» Action item: Pictures appear among the records below and must be omitted. Repeat exactly the lines from the line with "left front paw: (600, 459)" to the line with "left elbow: (534, 380)", both included.
=== Supplied records ===
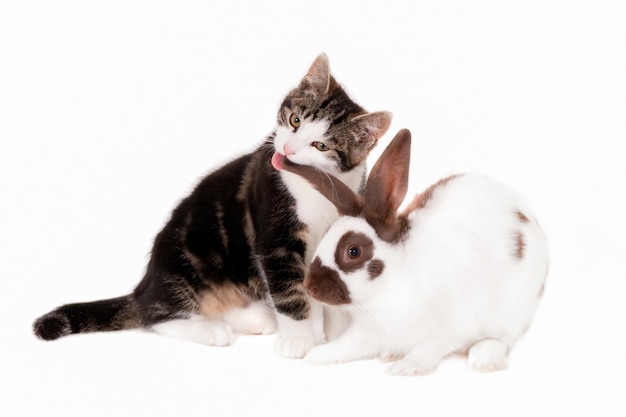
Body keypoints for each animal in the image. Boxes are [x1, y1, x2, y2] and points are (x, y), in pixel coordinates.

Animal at [33, 52, 390, 358]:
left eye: (320, 146)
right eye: (295, 120)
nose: (287, 148)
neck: (316, 187)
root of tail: (145, 284)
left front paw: (334, 330)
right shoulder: (274, 234)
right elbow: (288, 289)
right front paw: (299, 339)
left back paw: (255, 319)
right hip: (188, 262)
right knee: (155, 314)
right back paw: (211, 329)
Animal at [278, 128, 544, 376]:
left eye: (353, 251)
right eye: (325, 234)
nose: (310, 287)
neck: (391, 283)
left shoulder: (447, 329)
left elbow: (428, 349)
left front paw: (407, 367)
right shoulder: (368, 332)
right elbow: (346, 346)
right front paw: (317, 355)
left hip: (514, 307)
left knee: (503, 339)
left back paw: (483, 358)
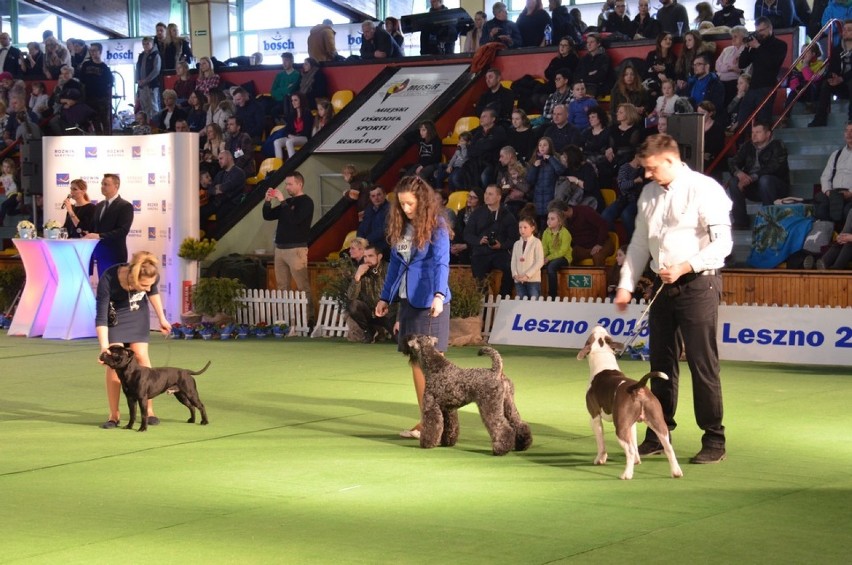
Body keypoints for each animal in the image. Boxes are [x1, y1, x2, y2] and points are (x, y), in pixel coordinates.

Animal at [576, 324, 684, 478]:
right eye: (604, 335)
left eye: (592, 336)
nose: (599, 325)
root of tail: (638, 387)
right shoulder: (631, 424)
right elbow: (634, 442)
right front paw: (637, 461)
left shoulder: (595, 417)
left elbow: (601, 442)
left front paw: (600, 459)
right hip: (658, 422)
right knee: (668, 447)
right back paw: (676, 472)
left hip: (620, 428)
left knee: (630, 450)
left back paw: (626, 474)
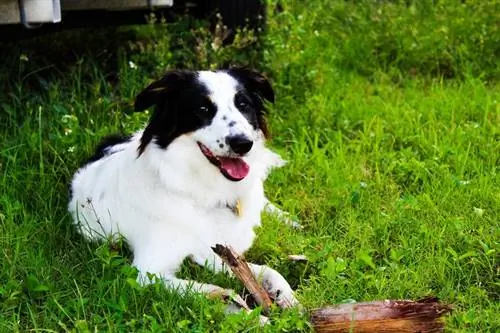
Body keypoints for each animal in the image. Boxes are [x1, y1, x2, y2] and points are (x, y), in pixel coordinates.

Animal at [68, 67, 298, 308]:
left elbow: (268, 270)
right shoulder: (149, 272)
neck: (201, 191)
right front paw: (243, 308)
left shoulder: (218, 251)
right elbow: (212, 290)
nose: (243, 144)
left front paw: (288, 297)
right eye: (203, 109)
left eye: (243, 105)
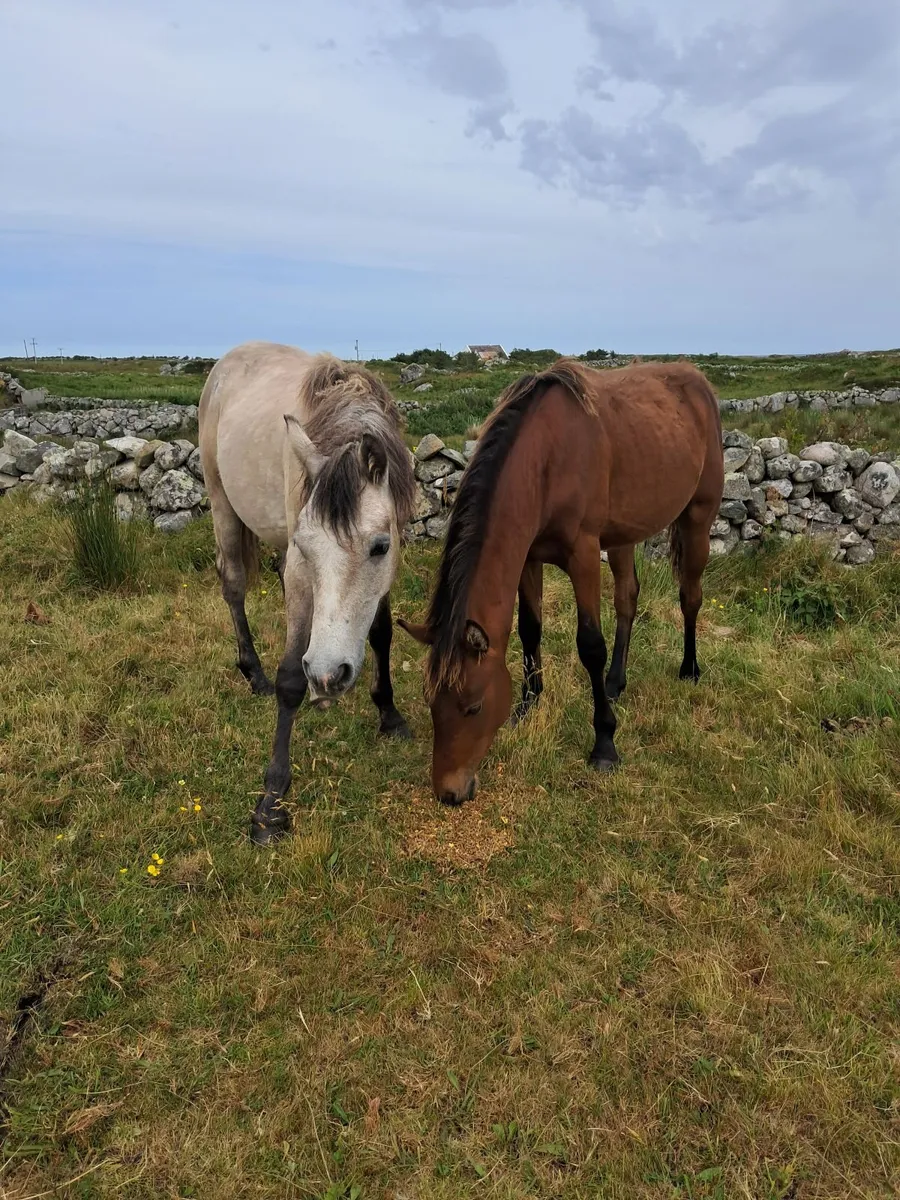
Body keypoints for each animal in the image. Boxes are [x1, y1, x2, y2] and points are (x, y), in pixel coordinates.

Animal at [199, 341, 416, 844]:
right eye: (307, 544)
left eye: (380, 546)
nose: (328, 674)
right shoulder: (299, 565)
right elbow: (290, 680)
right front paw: (271, 803)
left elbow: (381, 635)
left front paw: (389, 713)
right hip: (222, 505)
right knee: (233, 586)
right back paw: (253, 673)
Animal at [399, 358, 723, 805]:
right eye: (430, 702)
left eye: (474, 707)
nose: (449, 793)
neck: (546, 460)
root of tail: (698, 381)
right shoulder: (528, 557)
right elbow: (529, 629)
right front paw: (528, 704)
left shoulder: (583, 556)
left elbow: (590, 645)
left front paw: (604, 742)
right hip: (624, 534)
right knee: (628, 598)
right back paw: (615, 682)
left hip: (698, 517)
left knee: (690, 595)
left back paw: (689, 668)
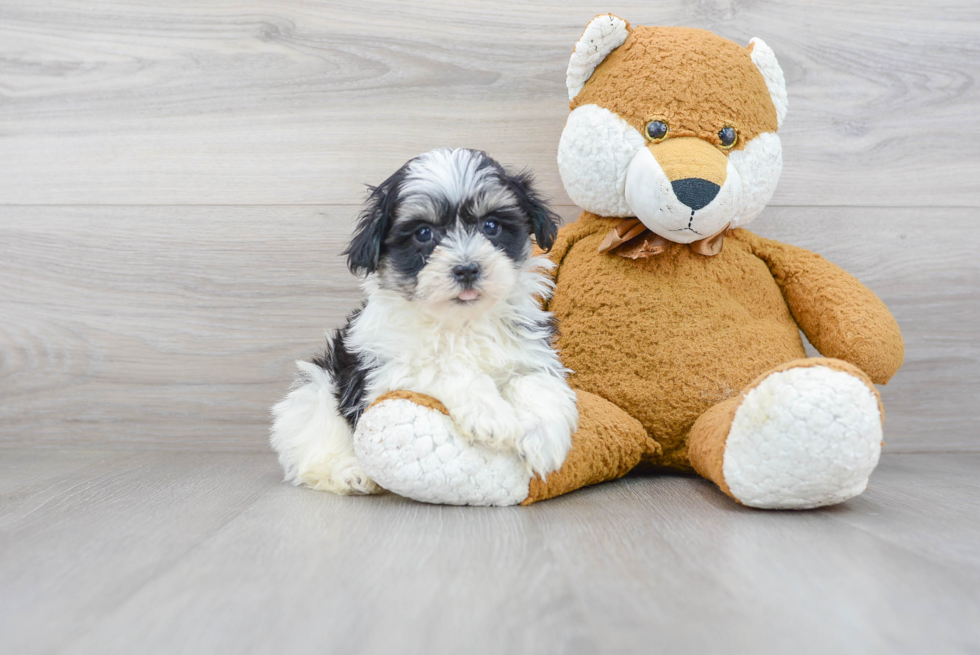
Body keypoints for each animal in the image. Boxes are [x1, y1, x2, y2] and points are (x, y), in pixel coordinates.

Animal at [270, 149, 576, 494]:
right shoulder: (385, 372)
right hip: (315, 389)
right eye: (423, 234)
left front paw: (542, 437)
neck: (460, 322)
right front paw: (490, 414)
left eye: (491, 226)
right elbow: (444, 367)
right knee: (315, 441)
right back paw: (350, 473)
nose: (467, 269)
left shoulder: (530, 348)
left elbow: (534, 380)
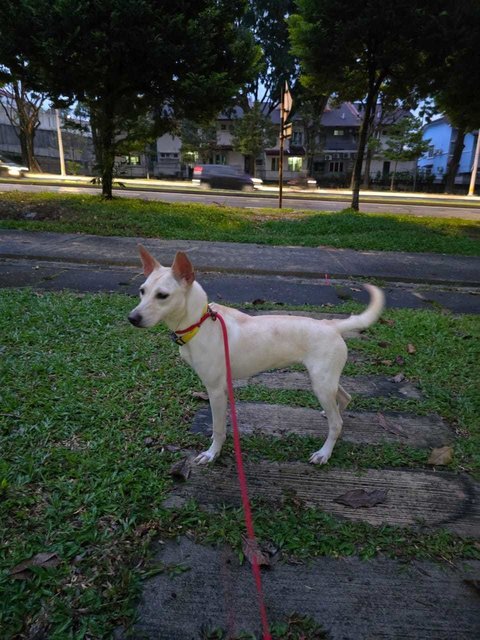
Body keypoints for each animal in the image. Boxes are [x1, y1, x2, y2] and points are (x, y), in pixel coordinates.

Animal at [129, 249, 384, 464]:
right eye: (142, 291)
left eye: (163, 295)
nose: (132, 318)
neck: (200, 324)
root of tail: (331, 324)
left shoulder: (216, 390)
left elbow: (218, 429)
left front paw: (212, 453)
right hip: (326, 380)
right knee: (344, 398)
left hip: (320, 383)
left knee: (337, 423)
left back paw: (324, 452)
===
» Solved problem:
left front paw: (600, 459)
right hip: (658, 422)
right knee: (668, 447)
right back paw: (676, 472)
left hip: (620, 428)
left knee: (630, 450)
left back paw: (626, 474)
Body keypoints for each animal in the image. Boxes are [x1, y1, x2, y2] and points are (x, y), in pixel coordinates.

Animal at [68, 67, 298, 308]:
left elbow: (268, 270)
right shoulder: (149, 272)
neck: (201, 191)
right front paw: (243, 308)
left shoulder: (218, 251)
right elbow: (212, 290)
nose: (243, 144)
left front paw: (288, 297)
right eye: (203, 109)
left eye: (243, 105)
Body keypoints for each animal in the image. Boxes are [x1, y1, x2, y2] and points are (x, y), in pixel coordinates.

Animal at [199, 341, 416, 844]:
right eye: (307, 544)
left eye: (380, 546)
nose: (328, 674)
right shoulder: (299, 565)
right elbow: (290, 680)
right front paw: (271, 803)
left elbow: (381, 635)
left front paw: (389, 713)
right hip: (222, 505)
right knee: (233, 586)
right back paw: (253, 673)
Animal at [399, 358, 723, 805]:
right eye: (430, 702)
left eye: (474, 707)
nose: (449, 793)
neck: (546, 460)
root of tail: (698, 381)
right shoulder: (528, 557)
right elbow: (529, 629)
right front paw: (528, 704)
left shoulder: (583, 556)
left elbow: (590, 645)
left front paw: (604, 742)
right hip: (624, 534)
right knee: (628, 598)
right back paw: (615, 682)
left hip: (698, 517)
left knee: (690, 595)
left back paw: (689, 668)
Body keypoints for each animal in the image. Boxes are [x1, y1, x2, y2] and points are (x, y), in pixel coordinates.

Animal at [270, 149, 576, 494]:
right shoulder: (385, 372)
right hip: (315, 389)
right eye: (423, 234)
left front paw: (542, 437)
neck: (460, 322)
right front paw: (490, 414)
left eye: (491, 226)
right elbow: (444, 367)
right knee: (315, 441)
right back paw: (350, 473)
nose: (467, 269)
left shoulder: (530, 348)
left elbow: (534, 380)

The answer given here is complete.